HA !!!....I bid 20.00 !!!   

Hey wait a minute ???


----------



## Meriwether Mike (Jun 15, 2005)

Do I hear $21????


----------



## sweatequity (Jun 28, 2005)

*madison county tract*

ok I bid 9.00 an acre for the madison tract and even went and vaguley checked it out.  I refuse to pay more than that for pine trees?  

So did anyone here get it?  I got the number off the gate of the people who had it last year.   If you won the lease and would like to contact them before you fork over some cash shoot me a pm and I will give you the number.

Thanks

Jeff


----------



## bubbabuck (Jun 28, 2005)

Still havn't herd anything on my Heard bid !!


----------



## Buzz (Jun 28, 2005)

I also hunted the Heard track the last two years and agree with the previous comments.  Heck, it soured one of my hunting partners so bad - he is not excited in the least to hunt again.  He did not see a deer after opening day but must have seen 15 different dogs in his spot.  Mind you, this guy has killed some good deer and knows how to hunt.  Many of these dogs are the collar wearing type and if you say "so what," legally that makes you worse than a guy that hunts deer at night with a light.  I seem to remember about a guy being convicted of a felony recently for shooting a collared dog now he can no longer vote or own a gun.   
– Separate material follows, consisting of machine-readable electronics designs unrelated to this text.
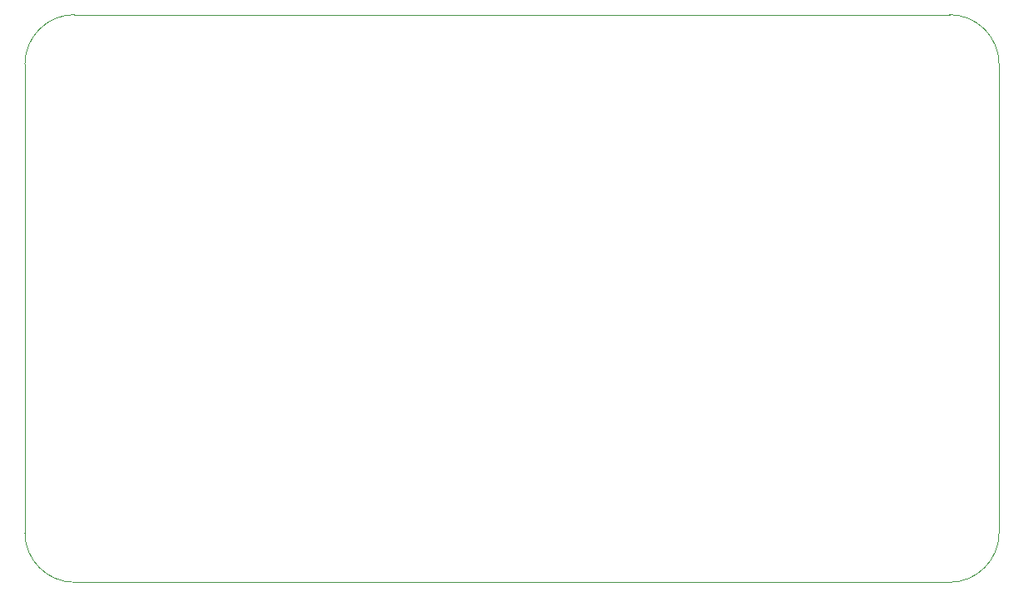
<source format=gbr>
G04 (created by PCBNEW (2013-07-07 BZR 4022)-stable) date 04/07/2014 12:13:24*
%MOIN*%
G04 Gerber Fmt 3.4, Leading zero omitted, Abs format*
%FSLAX34Y34*%
G01*
G70*
G90*
G04 APERTURE LIST*
%ADD10C,0.00590551*%
%ADD11C,0.00393701*%
G04 APERTURE END LIST*
G54D10*
G54D11*
X35531Y-48472D02*
X35531Y-29722D01*
X35531Y-48472D02*
G75*
G03X37518Y-50460I1987J0D01*
G74*
G01*
X72520Y-50460D02*
X37518Y-50460D01*
X72520Y-50460D02*
G75*
G03X74507Y-48472I0J1987D01*
G74*
G01*
X74507Y-29722D02*
X74507Y-48472D01*
X74507Y-29722D02*
G75*
G03X72520Y-27735I-1987J0D01*
G74*
G01*
X37518Y-27735D02*
X72520Y-27735D01*
X37518Y-27735D02*
G75*
G03X35531Y-29722I0J-1987D01*
G74*
G01*
M02*

</source>
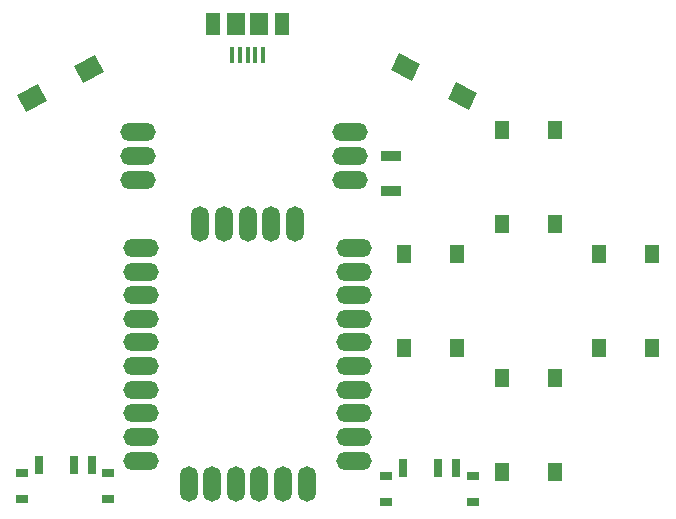
<source format=gbr>
G04 #@! TF.FileFunction,Paste,Top*
%FSLAX46Y46*%
G04 Gerber Fmt 4.6, Leading zero omitted, Abs format (unit mm)*
G04 Created by KiCad (PCBNEW 4.0.4-stable) date 07/06/18 22:39:36*
%MOMM*%
%LPD*%
G01*
G04 APERTURE LIST*
%ADD10C,0.100000*%
%ADD11O,3.000000X1.500000*%
%ADD12R,1.700000X0.900000*%
%ADD13R,1.500000X1.900000*%
%ADD14R,0.400000X1.350000*%
%ADD15R,1.200000X1.900000*%
%ADD16R,1.300000X1.550000*%
%ADD17R,0.700000X1.500000*%
%ADD18R,1.000000X0.800000*%
%ADD19O,1.500000X3.000000*%
G04 APERTURE END LIST*
D10*
D11*
X128820000Y-72566000D03*
X128820000Y-70566000D03*
X128820000Y-68566000D03*
X146820000Y-68566000D03*
X146820000Y-70566000D03*
X146820000Y-72566000D03*
D12*
X150220000Y-73500000D03*
X150220000Y-70600000D03*
D13*
X137120000Y-59350000D03*
D14*
X138770000Y-62050000D03*
X139420000Y-62050000D03*
X136820000Y-62050000D03*
X137470000Y-62050000D03*
X138120000Y-62050000D03*
D13*
X139120000Y-59350000D03*
D15*
X135220000Y-59350000D03*
X141020000Y-59350000D03*
D16*
X164120000Y-97325000D03*
X159620000Y-97325000D03*
X159620000Y-89375000D03*
X164120000Y-89375000D03*
X155870000Y-86825000D03*
X151370000Y-86825000D03*
X151370000Y-78875000D03*
X155870000Y-78875000D03*
X164120000Y-76325000D03*
X159620000Y-76325000D03*
X159620000Y-68375000D03*
X164120000Y-68375000D03*
X172370000Y-86825000D03*
X167870000Y-86825000D03*
X167870000Y-78875000D03*
X172370000Y-78875000D03*
D17*
X120420000Y-96750000D03*
X123420000Y-96750000D03*
X124920000Y-96750000D03*
D18*
X119020000Y-99610000D03*
X126320000Y-99610000D03*
X126320000Y-97400000D03*
X119020000Y-97400000D03*
D17*
X151270000Y-96990000D03*
X154270000Y-96990000D03*
X155770000Y-96990000D03*
D18*
X149870000Y-99850000D03*
X157170000Y-99850000D03*
X157170000Y-97640000D03*
X149870000Y-97640000D03*
D10*
G36*
X155046519Y-65734589D02*
X155772904Y-64308978D01*
X157554917Y-65216959D01*
X156828532Y-66642570D01*
X155046519Y-65734589D01*
X155046519Y-65734589D01*
G37*
G36*
X150235083Y-63283041D02*
X150961468Y-61857430D01*
X152743481Y-62765411D01*
X152017096Y-64191022D01*
X150235083Y-63283041D01*
X150235083Y-63283041D01*
G37*
G36*
X124147904Y-64366022D02*
X123421519Y-62940411D01*
X125203532Y-62032430D01*
X125929917Y-63458041D01*
X124147904Y-64366022D01*
X124147904Y-64366022D01*
G37*
G36*
X119336468Y-66817570D02*
X118610083Y-65391959D01*
X120392096Y-64483978D01*
X121118481Y-65909589D01*
X119336468Y-66817570D01*
X119336468Y-66817570D01*
G37*
D11*
X129120000Y-88350000D03*
X129120000Y-86350000D03*
X129120000Y-84350000D03*
X129120000Y-82350000D03*
X129120000Y-94350000D03*
X129120000Y-90350000D03*
X129120000Y-96350000D03*
X129120000Y-92350000D03*
X129120000Y-80350000D03*
X129120000Y-78350000D03*
D19*
X133120000Y-98350000D03*
X135120000Y-98350000D03*
X137120000Y-98350000D03*
X139120000Y-98350000D03*
X141120000Y-98350000D03*
X143120000Y-98350000D03*
D11*
X147120000Y-84350000D03*
X147120000Y-82350000D03*
X147120000Y-86350000D03*
X147120000Y-88350000D03*
X147120000Y-80350000D03*
X147120000Y-78350000D03*
X147120000Y-94350000D03*
X147120000Y-96350000D03*
X147120000Y-90350000D03*
X147120000Y-92350000D03*
D19*
X136120000Y-76350000D03*
X140120000Y-76350000D03*
X134120000Y-76350000D03*
X138120000Y-76350000D03*
X142120000Y-76350000D03*
M02*

</source>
On my side of the lease - I saw considerably more deer, but there was nearly constant sawing, hamming, and a foul mouthed redneck woman that always cussed at her kids at 7:00 am each weekend morning.  I nicknamed her "Mrs. Crabtree" from South Park.  Yeah there are deer there - but it is not my idea of hunting either, it really was awful.


----------



## Shinyhead (Jun 28, 2005)

I hunted the tract in Heard the last two years as well and I am about to the point where I want to give up hunting because of that place. Maybe if it was your second or third club and you only WASTED a couple of mornings there you would be ok.


----------



## quality hunter (Jun 28, 2005)

I also hunted the Heard tract last year or the Dawg pound as we called it.  It was the most miserable hunting  experience yet. I actually thought I was hunting at the animal shelter. The land is beautiful. If you bidded on this tract and you get picked for it, you better get the game warden out there to see what can be done about the dogs, because the the few deer that are there are nocturnal year round. Good luck.


----------